Dezember 2020

201206

ENERGIE-CHRONIK


Kartellamt sieht RWE an der Schwelle zur Marktbeherrschung

Die Marktmachtverhältnisse auf dem deutschen Stromerstabsatzmarkt seien im Moment noch nicht als kritisch zu bewerten. Mit RWE stehe jedoch der mit weitem Abstand führende Anbieter bereits vergleichsweise nahe an der Vermutungsschwelle für eine marktbeherrschende Stellung. Zu dieser Feststellung gelangt das Bundeskartellamt in seinem zweiten "Marktmachtbericht", den es am 28. Dezember vorlegte (PDF). Als Folge des Atom- und Kohleausstiegs könne sich deshalb "eine marktbeherrschende Stellung von RWE bereits bei einer vergleichsweise geringfügigen weiteren Verknappung der Marktverhältnisse ergeben".

Die Behörde verweist darauf, dass sie schon im Rahmen des Fusionskontrollverfahrens RWE/E.ON und ihres ersten Marktmachtberichts 2019 zu einem ähnlichen Befund gelangt sei: Demnach sei RWE zwar noch nicht als marktbeherrschend einzustufen gewesen, "aber bereits in einer nicht unerheblichen Anzahl von Stunden unverzichtbar für die Deckung der Nachfrage". Sie habe deshalb beschlossen, "die Marktmachtverhältnisse in dieser Zeit der strukturellen Umbrüche in der deutschen Stromerzeugung regelmäßig und in einem geringeren als dem gesetzlich vorgesehenen Zweijahres-Rhythmus zu prüfen". Aufgrund von § 53 des Gesetzes gegen Wettbewerbsbeschränkungen wäre sie zur Vorlage des Berichts nur alle zwei Jahre verpflichtet.

Marktmachtprobleme bei Regelenergie "zumindest nicht ausgeschlossen"

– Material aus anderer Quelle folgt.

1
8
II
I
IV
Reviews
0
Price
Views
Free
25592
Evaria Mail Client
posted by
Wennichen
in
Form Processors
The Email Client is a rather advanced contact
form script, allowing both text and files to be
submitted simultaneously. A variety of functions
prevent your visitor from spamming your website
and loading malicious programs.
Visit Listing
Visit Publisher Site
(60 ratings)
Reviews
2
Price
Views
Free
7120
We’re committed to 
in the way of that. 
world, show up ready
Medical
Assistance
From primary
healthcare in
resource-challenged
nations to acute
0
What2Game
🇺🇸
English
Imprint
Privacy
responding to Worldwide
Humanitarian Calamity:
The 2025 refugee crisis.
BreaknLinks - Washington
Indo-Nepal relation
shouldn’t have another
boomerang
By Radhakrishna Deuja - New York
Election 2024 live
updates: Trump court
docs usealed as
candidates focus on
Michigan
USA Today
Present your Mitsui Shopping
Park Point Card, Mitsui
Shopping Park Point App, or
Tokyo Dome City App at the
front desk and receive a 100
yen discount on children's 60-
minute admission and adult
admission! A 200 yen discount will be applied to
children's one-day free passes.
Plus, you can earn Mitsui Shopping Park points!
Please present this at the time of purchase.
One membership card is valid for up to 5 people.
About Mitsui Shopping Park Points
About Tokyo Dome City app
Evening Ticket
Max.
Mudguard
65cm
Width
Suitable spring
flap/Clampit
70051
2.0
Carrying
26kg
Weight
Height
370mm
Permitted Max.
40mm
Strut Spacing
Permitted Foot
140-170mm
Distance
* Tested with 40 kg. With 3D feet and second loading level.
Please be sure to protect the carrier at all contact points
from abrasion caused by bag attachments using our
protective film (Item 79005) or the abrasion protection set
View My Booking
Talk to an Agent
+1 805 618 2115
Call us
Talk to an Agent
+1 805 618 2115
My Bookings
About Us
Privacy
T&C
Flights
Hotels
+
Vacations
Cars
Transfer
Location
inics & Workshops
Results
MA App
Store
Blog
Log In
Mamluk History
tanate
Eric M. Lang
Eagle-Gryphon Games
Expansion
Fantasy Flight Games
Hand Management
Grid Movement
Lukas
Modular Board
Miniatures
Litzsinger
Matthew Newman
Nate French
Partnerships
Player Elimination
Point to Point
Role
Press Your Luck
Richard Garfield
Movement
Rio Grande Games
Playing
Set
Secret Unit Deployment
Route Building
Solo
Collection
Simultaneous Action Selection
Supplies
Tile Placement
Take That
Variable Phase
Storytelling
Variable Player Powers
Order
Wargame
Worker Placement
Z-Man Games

Kritisch sieht das Bundeskartellamt auch "die jüngsten Veränderungen im Bereich der Regelenergie, die mögliche Marktmachtprobleme in diesem Bereich zumindest nicht ausgeschlossen erscheinen lassen" (201203). Durch die Einführung des Regelarbeitsmarktes ab November 2020 sei eine tiefgreifende Änderung des Marktdesigns erfolgt. Die bisher vorliegenden Daten ließen "eine vergleichsweise geringe Liquidität des Marktes und potentiell erhebliche Preissetzungsspielräume einzelner Akteure" erkennen. Da die Einführung des Regelarbeitsmarktes erst nach Ende des Berichtszeitraums (1. Oktober 2019 bis 30. September 2020) erfolgte, sei aber eine umfassende Analyse der Marktmachtverhältnisse in diesem Bereich noch nicht möglich gewesen.